The Jefferson City Council is elected by the people of each ward. Those elected are supposed to represent everyone.
Thursday nights council meeting showed that the members present can’t think beyond what’s in front of them and they’ll give preferential treatment to one group that’s “done so much for our town.” And that the council has forgotten that the Mayor cannot just set policy. He can propose it, but it’s up to them to implement.
Enough is enough. The simple fact event organizers now have to go to the Excelsior Hotel and ask their permission to close Austin Street for an event is beyond ludicrous.
The Jesse Allen Wise Garden Club has done a lot for Jefferson and they are due a certain amount of respect for that. But that doesn’t give them the right to dictate what happens in Jefferson.
Many businesses here thrive on events. Events mean street closures. Everyone is inconvenienced to some degree with street closures. But the overall good for everyone’s business generally offsets the inconveniences.
Some events are better than others at giving notice of upcoming street closures to businesses. Some give weeks, some days, some none at all. But that is the policy Council should be looking at – not requiring every event get one groups permission.

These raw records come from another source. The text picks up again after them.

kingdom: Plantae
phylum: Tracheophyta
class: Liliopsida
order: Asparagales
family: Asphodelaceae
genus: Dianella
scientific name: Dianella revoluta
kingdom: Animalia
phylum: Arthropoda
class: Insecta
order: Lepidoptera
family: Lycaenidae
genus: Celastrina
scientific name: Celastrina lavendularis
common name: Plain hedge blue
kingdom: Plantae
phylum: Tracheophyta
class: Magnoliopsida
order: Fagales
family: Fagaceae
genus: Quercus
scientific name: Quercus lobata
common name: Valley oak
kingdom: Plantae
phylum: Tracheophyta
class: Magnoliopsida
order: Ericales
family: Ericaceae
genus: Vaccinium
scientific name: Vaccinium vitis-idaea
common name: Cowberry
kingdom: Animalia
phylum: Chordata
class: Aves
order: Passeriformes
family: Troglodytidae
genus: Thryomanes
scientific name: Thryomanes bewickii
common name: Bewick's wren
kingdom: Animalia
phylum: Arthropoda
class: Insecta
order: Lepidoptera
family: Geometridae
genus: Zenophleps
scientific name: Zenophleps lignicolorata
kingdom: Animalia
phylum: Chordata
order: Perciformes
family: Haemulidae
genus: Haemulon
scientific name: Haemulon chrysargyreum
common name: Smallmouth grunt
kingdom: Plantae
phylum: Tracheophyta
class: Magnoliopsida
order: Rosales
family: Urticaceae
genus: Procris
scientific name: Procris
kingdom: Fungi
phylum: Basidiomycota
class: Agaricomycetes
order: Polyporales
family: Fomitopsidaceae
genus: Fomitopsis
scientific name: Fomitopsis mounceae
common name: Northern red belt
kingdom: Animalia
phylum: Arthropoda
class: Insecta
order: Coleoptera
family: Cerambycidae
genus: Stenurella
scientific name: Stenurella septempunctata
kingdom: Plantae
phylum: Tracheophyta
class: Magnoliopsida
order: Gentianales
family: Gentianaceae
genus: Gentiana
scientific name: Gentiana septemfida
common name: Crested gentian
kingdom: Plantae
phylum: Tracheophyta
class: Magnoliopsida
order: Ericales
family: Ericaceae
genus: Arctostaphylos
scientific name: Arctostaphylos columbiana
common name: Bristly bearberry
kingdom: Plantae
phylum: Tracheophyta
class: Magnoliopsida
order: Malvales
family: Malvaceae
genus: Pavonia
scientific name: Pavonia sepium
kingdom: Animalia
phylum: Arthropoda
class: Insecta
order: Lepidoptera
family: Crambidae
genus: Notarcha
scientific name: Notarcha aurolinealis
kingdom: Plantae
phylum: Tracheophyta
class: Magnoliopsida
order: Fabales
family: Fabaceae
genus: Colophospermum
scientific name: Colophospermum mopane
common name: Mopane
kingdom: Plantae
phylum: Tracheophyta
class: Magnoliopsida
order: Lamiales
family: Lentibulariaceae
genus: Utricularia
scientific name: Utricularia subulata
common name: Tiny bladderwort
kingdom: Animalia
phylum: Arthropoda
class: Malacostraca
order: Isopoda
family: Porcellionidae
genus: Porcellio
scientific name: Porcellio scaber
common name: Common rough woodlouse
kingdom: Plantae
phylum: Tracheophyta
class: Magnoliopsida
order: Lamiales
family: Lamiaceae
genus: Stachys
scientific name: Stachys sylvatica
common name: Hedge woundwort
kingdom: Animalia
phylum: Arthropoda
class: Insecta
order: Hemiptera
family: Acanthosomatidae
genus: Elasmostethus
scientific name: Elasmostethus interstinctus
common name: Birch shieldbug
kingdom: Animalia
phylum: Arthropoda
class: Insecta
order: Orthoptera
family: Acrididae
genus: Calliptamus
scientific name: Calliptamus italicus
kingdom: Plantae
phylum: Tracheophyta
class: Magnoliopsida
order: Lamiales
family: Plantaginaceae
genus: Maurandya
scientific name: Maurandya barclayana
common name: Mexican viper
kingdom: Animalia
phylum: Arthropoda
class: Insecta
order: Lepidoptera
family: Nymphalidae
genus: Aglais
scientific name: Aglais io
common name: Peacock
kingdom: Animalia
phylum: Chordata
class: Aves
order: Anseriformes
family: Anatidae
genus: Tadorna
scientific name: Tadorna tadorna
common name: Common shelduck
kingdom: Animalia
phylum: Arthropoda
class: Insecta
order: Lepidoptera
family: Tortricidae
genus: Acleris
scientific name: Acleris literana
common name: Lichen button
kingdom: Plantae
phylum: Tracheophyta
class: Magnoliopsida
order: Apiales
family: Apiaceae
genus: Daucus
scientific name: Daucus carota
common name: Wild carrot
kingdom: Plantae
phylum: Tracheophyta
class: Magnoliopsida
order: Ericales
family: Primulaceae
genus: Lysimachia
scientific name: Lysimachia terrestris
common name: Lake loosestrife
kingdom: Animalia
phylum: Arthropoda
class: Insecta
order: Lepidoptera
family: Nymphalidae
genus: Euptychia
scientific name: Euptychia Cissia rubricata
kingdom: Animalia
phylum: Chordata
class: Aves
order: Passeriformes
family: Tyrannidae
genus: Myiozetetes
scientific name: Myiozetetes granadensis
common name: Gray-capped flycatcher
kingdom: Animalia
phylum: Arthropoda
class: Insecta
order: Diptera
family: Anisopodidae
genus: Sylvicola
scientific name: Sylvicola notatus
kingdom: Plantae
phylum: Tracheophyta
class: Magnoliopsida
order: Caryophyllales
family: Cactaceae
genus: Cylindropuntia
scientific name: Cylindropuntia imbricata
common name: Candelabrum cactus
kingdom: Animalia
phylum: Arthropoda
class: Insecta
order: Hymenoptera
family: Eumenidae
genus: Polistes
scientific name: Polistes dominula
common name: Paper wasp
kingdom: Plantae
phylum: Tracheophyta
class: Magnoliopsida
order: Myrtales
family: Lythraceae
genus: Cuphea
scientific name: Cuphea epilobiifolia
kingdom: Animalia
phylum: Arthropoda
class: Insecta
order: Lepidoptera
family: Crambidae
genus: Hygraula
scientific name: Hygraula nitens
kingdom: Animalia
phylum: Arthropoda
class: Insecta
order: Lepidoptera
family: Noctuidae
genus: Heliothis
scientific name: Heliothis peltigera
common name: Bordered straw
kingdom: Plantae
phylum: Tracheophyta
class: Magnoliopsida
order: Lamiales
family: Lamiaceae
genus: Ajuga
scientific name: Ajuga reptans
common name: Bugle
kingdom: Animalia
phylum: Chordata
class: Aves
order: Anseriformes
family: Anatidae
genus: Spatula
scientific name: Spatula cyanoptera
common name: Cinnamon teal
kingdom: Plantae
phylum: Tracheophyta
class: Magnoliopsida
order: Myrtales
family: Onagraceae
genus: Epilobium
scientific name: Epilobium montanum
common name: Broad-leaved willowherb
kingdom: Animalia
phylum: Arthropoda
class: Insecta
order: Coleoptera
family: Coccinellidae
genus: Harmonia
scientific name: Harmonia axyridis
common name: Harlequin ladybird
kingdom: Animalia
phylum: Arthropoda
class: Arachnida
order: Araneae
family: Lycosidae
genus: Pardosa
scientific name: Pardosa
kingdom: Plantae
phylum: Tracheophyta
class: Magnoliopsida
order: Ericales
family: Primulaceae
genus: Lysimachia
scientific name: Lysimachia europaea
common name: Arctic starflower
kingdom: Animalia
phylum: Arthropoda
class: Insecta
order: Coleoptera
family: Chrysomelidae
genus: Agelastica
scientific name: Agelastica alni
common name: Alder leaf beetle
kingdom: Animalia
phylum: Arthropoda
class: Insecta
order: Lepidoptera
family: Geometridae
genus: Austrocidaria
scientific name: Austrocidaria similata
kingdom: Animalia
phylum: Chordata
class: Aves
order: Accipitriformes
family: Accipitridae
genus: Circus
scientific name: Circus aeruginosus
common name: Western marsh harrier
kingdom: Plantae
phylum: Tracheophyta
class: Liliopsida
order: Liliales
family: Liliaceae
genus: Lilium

The policy should be that an event application which closes streets is required to give notice of intent to close a street to the business along that street before submitting their application to the city and submit that notice with the application.
That gives anyone concerned a chance to go to the event organizer and express their concern about it and see what can be worked out. If nothing, then those concerns expressed to council at the meeting where approval or denial is to be given.
But wait, we live in Jefferson and that would make too much sense.
The way it now sounds is if the Excelsior, or maybe any other business, doesn’t want the public street closed in front of their business then the event application is not approved. So what happens to the events?
Living or owning a business in downtown means there’s going to be personal inconveniences from time to time. But those inconveniences usually bring benefits that offset the inconvenience. Big events have been closing the same streets at the same time every year for decades. Why is this now an issue?
Get it together Council and start making decisions that work for everyone – not just your pet organizations. Bottom line is the Mayor is giving preferential treatment to one organization to the possible detriment of all the others. This cannot happen – and it’s illegal.
Or maybe council really doesn’t run Jefferson.